Pacers Get Dismantled By Bucks on National TV, Lose 130-110

Grant Afseth

INDIANAPOLIS, Ind. -- The Indiana Pacers sought to showcase where they stand in the Eastern Conference entering Wednesday's nationally televised matchup with the Milwaukee Bucks. 

It seemed as though the Bucks had control of this game almost immediately. Milwaukee jumped out to a quick 4-0 lead and achieved their first double-figure advantage at the 5:20 mark of the first quarter. 

Much of the Pacers' offense early on was Malcolm Brogdon and Domantas Sabonis attempting to shoulder the scoring load. At one point, both players were a combined 4-of-13 (30.7%) from the field. Sabonis managed to heat up while Brogdon was unable. 

Indiana hung around through one period as they trailed just 29-21 at this point but were constantly playing from behind. That only worsened in the second quarter as Milwaukee scored a game-high 39 points -- extending their lead to 68-51 at halftime. 

"We just didn't come out with enough urgency on both ends," Pacers forward Doug McDermott said. "It's something we've got to clean up. We've got to come out with that mindset that just because we played the night before doesn't give us an excuse to kind of lay an egg."

Milwaukee was firing on all cylinders in the opening half and was led by their 12-of-26 (46.2%) clip from the perimeter -- scoring more points in a half than any other Pacers opponent this season. Giannis Antetokounmpo was also nearly unstoppable as he had 14 points, nine rebounds, and seven assists within this stretch. 

"Defensively we weren't as active right there coming out of the gates," Pacers coach Nate Bjorkgren said. "But I thought we showed glimpses of it there, I did. We had a stretch there of six stops in a row in the second quarter, then didn't quite finish the half. I thought we were going to keep coming, I thought we were going to crack into it there."

The Bucks' decision to stay home on shooters essentially gave the impression they were satisfied with the Pacers' top offensive options trying to shoulder the load since it wouldn't enough. 

Sabonis took advantage of not having multiple defenders being sent his way near when trying to operate near the basket. He also never relented taking open jump shots when they came his way either. At halftime, he had 18 points, seven rebounds, and four assists. 

It was a different story for Brogdon as he never managed to find a rhythm -- emboldening the Bucks' defensive philosophy. At the end of the second quarter, he had just eight points and went 3-of-11 (27.3%) from the field. Meanwhile, the Pacers had only one other player with even five points up until this point. 

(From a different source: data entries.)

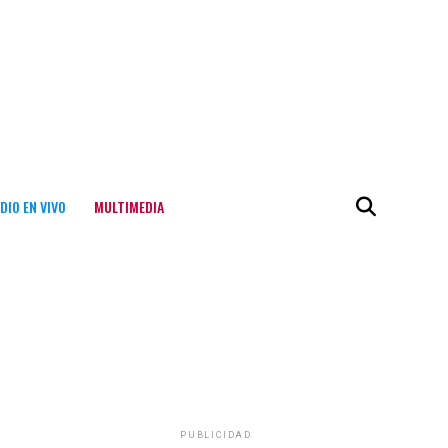
DIO EN VIVO
MULTIMEDIA
PUBLICIDAD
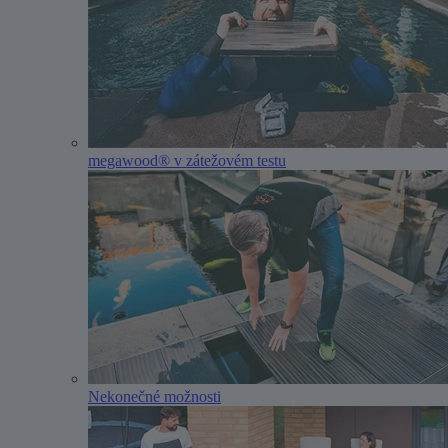
megawood® v zátežovém testu
Nekonečné možnosti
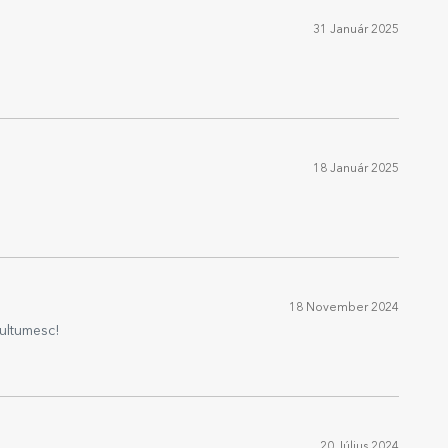
31 Január 2025
18 Január 2025
18 November 2024
multumesc!
20 Július 2024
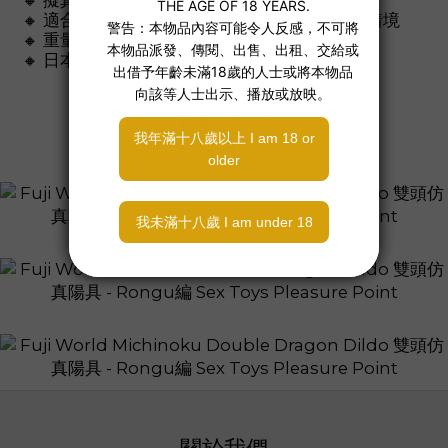
🔸 擬真紋理設計，視覺與觸感雙重刺激
🔸 適合單人手玩、雙人互動、雙洞探索等多種情境
🔸 重量 345g，握感紮實，控制感更突出
🔸 日本設計，品質與創意兼具
了解更多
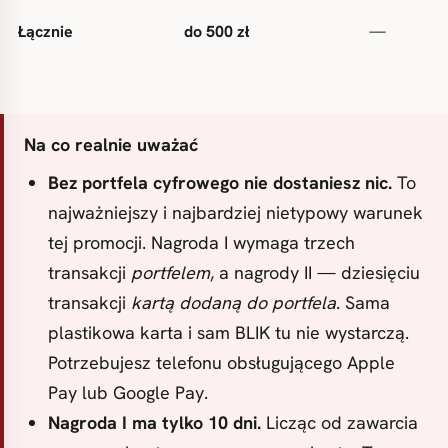
Łącznie
do 500 zł
—
Na co realnie uważać
Bez portfela cyfrowego nie dostaniesz nic.
To
najważniejszy i najbardziej nietypowy warunek
tej promocji. Nagroda I wymaga trzech
transakcji
portfelem
, a nagrody II — dziesięciu
transakcji
kartą dodaną do portfela
. Sama
plastikowa karta i sam BLIK tu nie wystarczą.
Potrzebujesz telefonu obsługującego Apple
Pay lub Google Pay.
Nagroda I ma tylko 10 dni.
Licząc od zawarcia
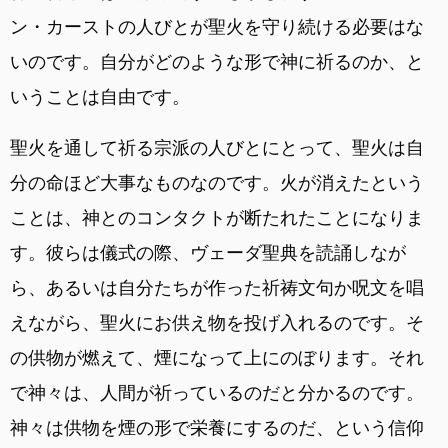
ン・カーストの人びとが聖火を守り続ける必要はな
いのです。自分がどのような形で神に祈るのか、と
いうことは自由です。
聖火を通して祈る宗派の人びとにとって、聖火は自
分の命ほど大事なものなのです。火が消えたという
ことは、神とのコンタクトが断たれたことになりま
す。彼らは儀式の際、ヴェーダ聖典を読誦しなが
ら、あるいは自分たちが作った祈祷文句か呪文を唱
えながら、聖火にお供え物を投げ入れるのです。そ
の供物が燃えて、煙になって上にのぼります。それ
で神々は、人間が祈っているのだと分かるのです。
神々は供物を煙の形で栄養にするのだ、という信仰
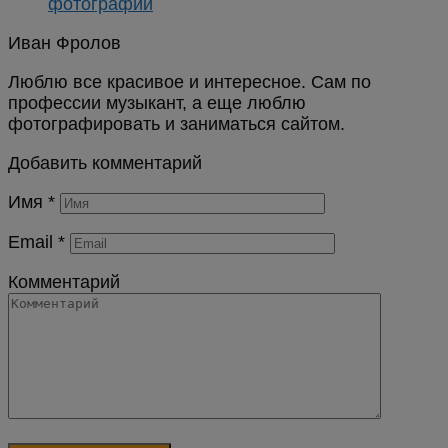
фотографии
Иван Фролов
Люблю все красивое и интересное. Сам по
профессии музыкант, а еще люблю
фотографировать и заниматься сайтом.
Добавить комментарий
Имя
*
Email
*
Комментарий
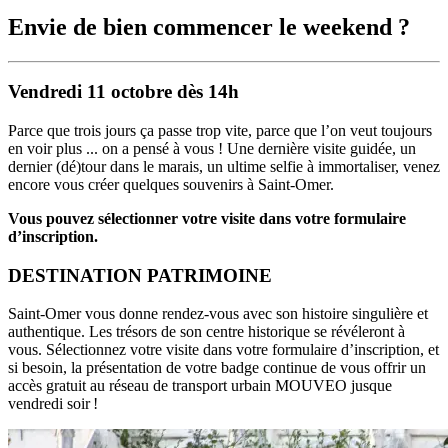
Envie de bien commencer le weekend ?
Vendredi 11 octobre dès 14h
Parce que trois jours ça passe trop vite, parce que l’on veut toujours
en voir plus ... on a pensé à vous ! Une dernière visite guidée, un
dernier (dé)tour dans le marais, un ultime selfie à immortaliser, venez
encore vous créer quelques souvenirs à Saint-Omer.
Vous pouvez sélectionner votre visite dans votre formulaire
d’inscription.
DESTINATION PATRIMOINE
Saint-Omer vous donne rendez-vous avec son histoire singulière et
authentique. Les trésors de son centre historique se révéleront à
vous. Sélectionnez votre visite dans votre formulaire d’inscription, et
si besoin, la présentation de votre badge continue de vous offrir un
accès gratuit au réseau de transport urbain MOUVEO jusque
vendredi soir !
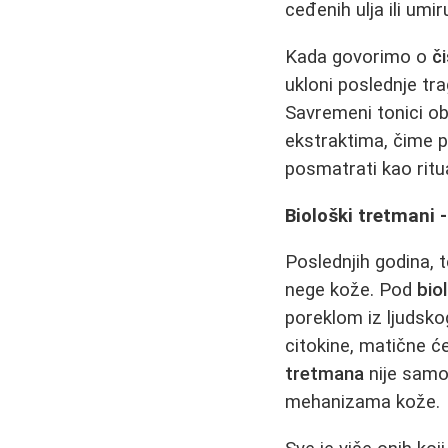
ceđenih ulja ili umi
Kada govorimo o
či
ukloni poslednje tr
Savremeni tonici ob
ekstraktima, čime p
posmatrati kao ritu
Biološki tretmani 
Poslednjih godina, 
nege kože. Pod
bio
poreklom iz ljudsko
citokine, matične ć
tretmana
nije samo 
mehanizama kože.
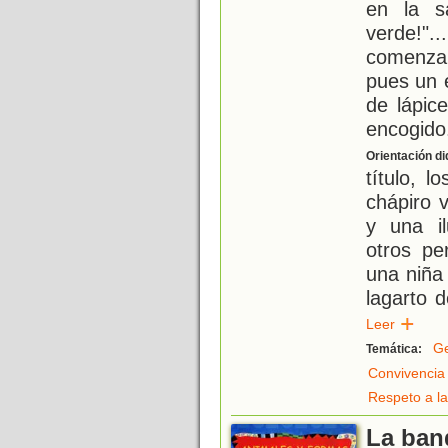
en la sa
verde!"
comenzar
pues un 
de lápic
encogido
Orientación di
título, 
chápiro 
y una i
otros pe
una niña 
lagarto 
Leer
Ge
Temática:
Convivencia
Respeto a la
La ban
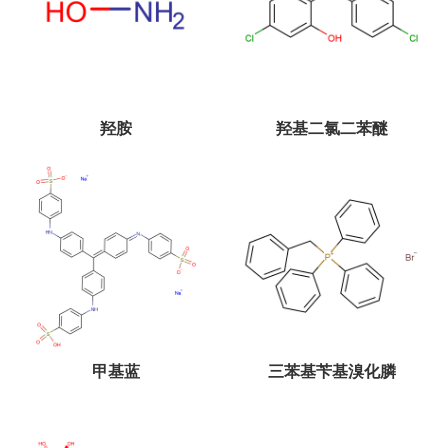
羟胺
羟基二氯二苯醚
甲基蓝
三苯基苄基溴化膦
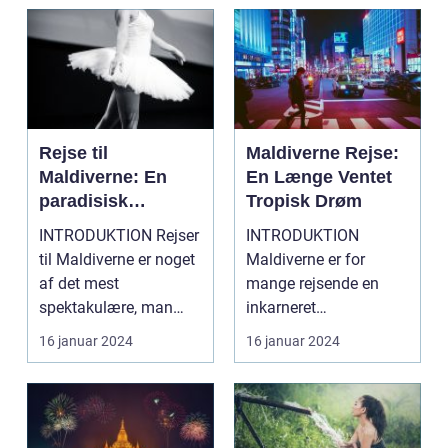
Rejse til
Maldiverne Rejse:
Maldiverne: En
En Længe Ventet
paradisisk
Tropisk Drøm
tilbagetrækning
INTRODUKTION Rejser
INTRODUKTION
for eventyrlystne
til Maldiverne er noget
Maldiverne er for
rejsende
af det mest
mange rejsende en
spektakulære, man
inkarneret
kan opleve. Dette
drømmedestination.
16 januar 2024
16 januar 2024
stykke p...
Dette ørige beståend...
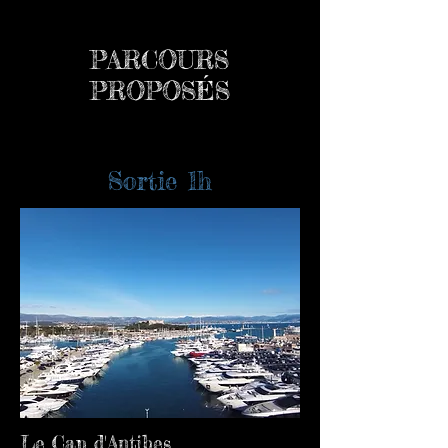
PARCOURS
PROPOSÉS
Sortie 1h
Le Cap d'Antibes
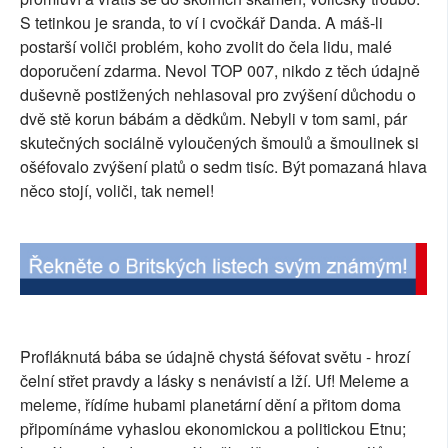
S tetinkou je sranda, to ví i cvočkář Danda. A máš-li
SOCIÁLNÍ SÍTĚ
postarší voliči problém, koho zvolit do čela lidu, malé
doporučení zdarma. Nevol TOP 007, nikdo z těch údajně
RUBRIKY
duševně postižených nehlasoval pro zvýšení důchodu o
PLNÁ VERZE STRÁNEK
dvě stě korun bábám a dědkům. Nebyli v tom sami, pár
skutečných sociálně vyloučených šmoulů a šmoulinek si
ošéfovalo zvýšení platů o sedm tisíc. Být pomazaná hlava
něco stojí, voliči, tak nemel!
Profláknutá bába se údajně chystá šéfovat světu - hrozí
čelní střet pravdy a lásky s nenávistí a lží. Uf! Meleme a
meleme, řídíme hubami planetární dění a přitom doma
připomínáme vyhaslou ekonomickou a politickou Etnu;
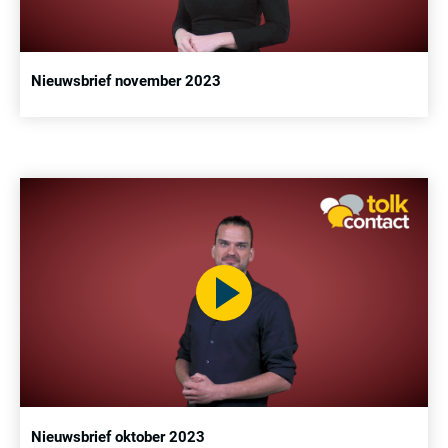
Nieuwsbrief november 2023
Nieuwsbrief oktober 2023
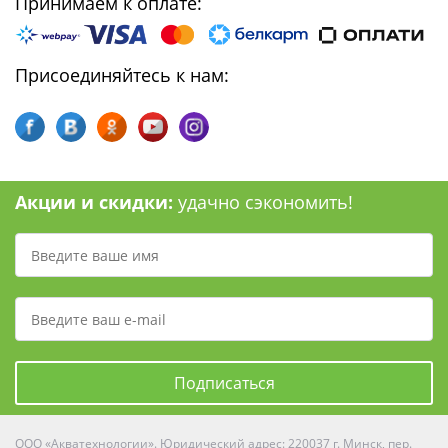
Принимаем к оплате:
Присоединяйтесь к нам:
Акции и скидки:
удачно сэкономить!
Подписаться
ООО «Акватехнологии». Юридический адрес: 220037 г. Минск, пер.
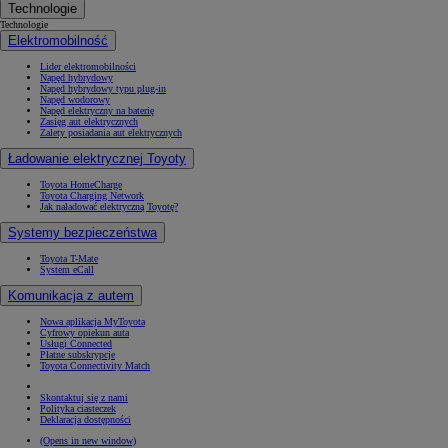
Technologie
Technologie
Elektromobilność
Lider elektromobilności
Napęd hybrydowy
Napęd hybrydowy typu plug-in
Napęd wodorowy
Napęd elektryczny na baterię
Zasięg aut elektrycznych
Zalety posiadania aut elektrycznych
Ładowanie elektrycznej Toyoty
Toyota HomeCharge
Toyota Charging Network
Jak naładować elektryczną Toyotę?
Systemy bezpieczeństwa
Toyota T-Mate
System eCall
Komunikacja z autem
Nowa aplikacja MyToyota
Cyfrowy opiekun auta
Usługi Connected
Płatne subskrypcje
Toyota Connectivity Match
Skontaktuj się z nami
Polityka ciasteczek
Deklaracja dostępności
(Opens in new window)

The Bucks continued to build on their advantage in the third quarter by putting up another 38 points while limiting the Pacers to just 21 of their own. It was more of the same from both teams. Sabonis added another 15 points within this frame -- meaning only six points came from Indiana's other players. 

"Milwaukee's a great team," McDermott said. "They're very deep and they play the right way and they're a great defensive team as well. Whenever you give a team like that a lead like that at home...it made it tough. We dug ourselves too big of a hole and we know we can't do that." 

The outcome of this game was already decided before the third quarter even ended. Entering the final period, the Bucks were up 106-72 and already had 21 points, 14 rebounds, and 10 assists from Giannis Antetokounmpo and 17 makes from the perimeter as a team. 

Simply put, much of the Pacers' defensive strategies are predicated on giving up three-pointers in favor of protecting the rim. Indiana couldn't handle the almost seemingly never-ending barrage of perimeter jumpers. In fact, the Bucks went a staggering 21-of-48 (43.8%) from deep overall -- setting a new record for most made three-pointers by a Pacers opponent in team history. 

Staying in front of Antetokounmpo was a tall task when considering he slots in at the four spot and the Pacers have slow-footed Sabonis in their lineup. Indiana had to ask Myles Turner to primarily guard Antetokounmpo -- taking him away from being a rim protector. 

"[Antetokounmpo] is an MVP-type player for a reason," Pacers guard TJ McConnell said. "He finds the open shooters, we were just a step slow getting out to them. We have to be better in that area."

The limitations of having two big-men was put on full display in this matchup for the Pacers. Despite Sabonis setting a new career-high in scoring with 33 points, Indiana was blown out with no answer for Antetokounmpo or the Bucks' shooting. 

The Pacers sorely lacked a dynamic shot creation presence in this game with Brogdon having a bad outing. Not having Caris LeVert or TJ Warren in the lineup was limiting, but they do not necessarily have that type of skill-set either. 

The Pacers will be back in action on Friday when they take on the New Orleans Pelicans at Bankers Life Fieldhouse.